Behavior between runs

After each crawl run, the crawler enters a pause and waits for the next run. The next run starts when either:

  • You call POST /_crawler/resume (run on demand), or

  • The configured update_rate time has elapsed (automatic run).

This behavior is the same whether you use the REST service or not. So you can trigger a run at any time with resume, or let the crawler run automatically at the scheduled interval.

If you explicitly call POST /_crawler/pause while the crawler is in that “between runs” wait, the crawler will not start the next run when the time elapses; it will only start when you call POST /_crawler/resume. This lets you truly pause and control when the next run happens.

Pausing the crawler

To pause the crawler, call POST /_crawler/pause:

curl -X POST http://127.0.0.1:8080/_crawler/pause

The crawler will save its current progress (checkpoint) and pause. While explicitly paused, it will not automatically start the next run when update_rate elapses; you must call POST /_crawler/resume to start the next run. You can also safely stop FSCrawler while paused; when you restart FSCrawler, it will resume from where it left off when you call resume.

Success response (200):

{
  "ok" : true,
  "message" : "Crawler paused. Checkpoint saved."
}

If the crawler is already paused, you get 200 with:

{
  "ok" : true,
  "message" : "Crawler is already paused."
}

Error response (400) when the crawler is not running:

{
  "ok" : false,
  "message" : "Crawler is not running"
}

Resuming the crawler

To resume a paused crawler, call POST /_crawler/resume:

curl -X POST http://127.0.0.1:8080/_crawler/resume

Success response (200) when resuming from pause:

{
  "ok" : true,
  "message" : "Crawler resumed."
}

If the crawler is not paused, you get 200 with no action taken:

{
  "ok" : true,
  "message" : "Crawler is not paused. No action needed."
}

Error response (400) when the crawler is closed:

{
  "ok" : false,
  "message" : "Crawler is closed. Cannot resume."
}

Clearing the checkpoint

If you want to force a fresh start and ignore any saved progress, you can clear the checkpoint file. The crawler must be paused or stopped first:

curl -X DELETE http://127.0.0.1:8080/_crawler/checkpoint

Success response (200):

{
  "ok" : true,
  "message" : "Checkpoint cleared"
}

Error response (400) when the crawler is running and not paused:

{
  "ok" : false,
  "message" : "Cannot clear checkpoint while crawler is running. Pause or stop it first."
}

Error response (404) when there is no active crawler (e.g. started with --loop 0):

{
  "ok" : false,
  "message" : "Failed to clear checkpoint as we don't have a checkpoint handler. This probably means there's no active crawler. Did you start with --loop 0?"
}

On I/O error, the server returns 500 with a message starting with Failed to clear checkpoint:.

Note

You can also clear the checkpoint using the --restart command line option when starting FSCrawler. See CLI options for more details.

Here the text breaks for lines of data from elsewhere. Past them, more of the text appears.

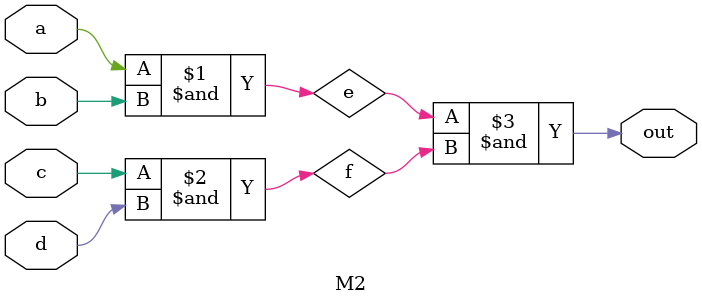
<source format=v>
module M(a,b,c,d,out);
input a ,b,c,d;
output out ;

wire e,f;

//delay is distributed to each gate 

and #5 a1(e,a,b);
and #7 a2(f,c,d);
and #4 a3 (out,e,f);

endmodule


//distributed delays in data level modelling 


module M2 (out , a,b,c,d);

output out ;

input a,b,c,d;

wire e,f;

//distributed delay in each expression 
assign #5 e = a & b ;
assign #7 f = c & d; 
assign #4 out = e & f;

endmodule 

</source>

Automatic resume after crash

If FSCrawler crashes or is forcefully terminated during a crawl, it will automatically resume from the last saved checkpoint when restarted. The checkpoint is saved periodically (every 100 files by default) and whenever the crawler state changes.

Network error recovery

FSCrawler automatically handles network errors with exponential backoff retry. If a network error occurs, it will:

  1. Save the current checkpoint

  2. Wait with exponential backoff (starting from 1 second, doubling each retry)

  3. Attempt to reconnect

  4. Resume from the failed directory

After 10 consecutive failures, the crawler will stop with an error state. You can then fix the network issue and restart FSCrawler to resume from the checkpoint.